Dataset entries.
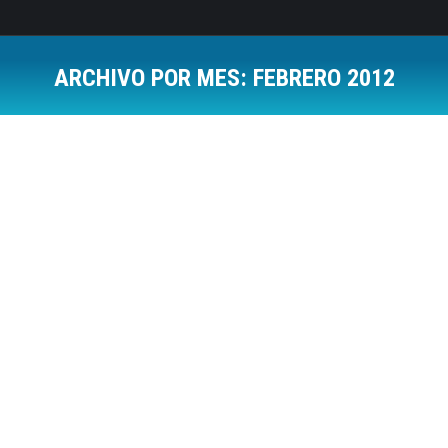
ARCHIVO POR MES:
FEBRERO 2012
Estás aquí:
¿Cómo eres en las redes sociales, cazador
o agricultor?
Coaching
Por
Jose Luis Del Campo Villares
29 febrero, 2012
4 Comments
Pese a que muchos pueden ser los objetivos o
motivos por los cuales has decidido entrar en las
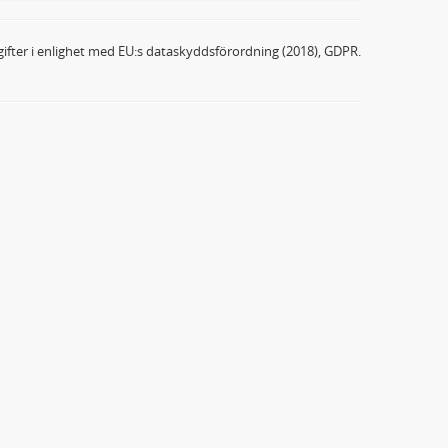
ifter i enlighet med EU:s dataskyddsförordning (2018), GDPR.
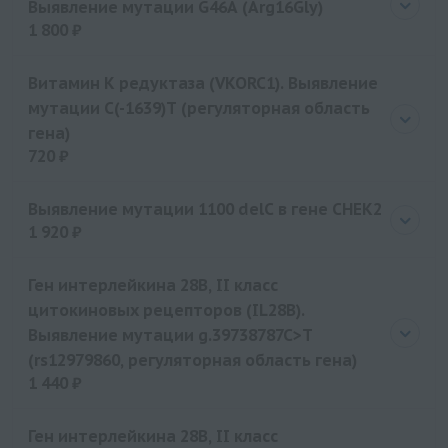
Выявление мутации G46A (Arg16Gly)
1 800 ₽
Цена
1800 руб.
Витамин К редуктаза (VKORC1). Выявление
мутации C(-1639)T (регуляторная область
гена)
720 ₽
Цена
720 руб.
Выявление мутации 1100 delC в гене CHEK2
1 920 ₽
Цена
1920 руб.
Ген интерлейкина 28B, II класс
цитокиновых рецепторов (IL28B).
Выявление мутации g.39738787C>T
(rs12979860, регуляторная область гена)
1 440 ₽
Цена
1440 руб.
Ген интерлейкина 28B, II класс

Activity. The lines to return are those in the entries above that hold "гена".

Exercise solution.
гена)
(rs12979860, регуляторная область гена)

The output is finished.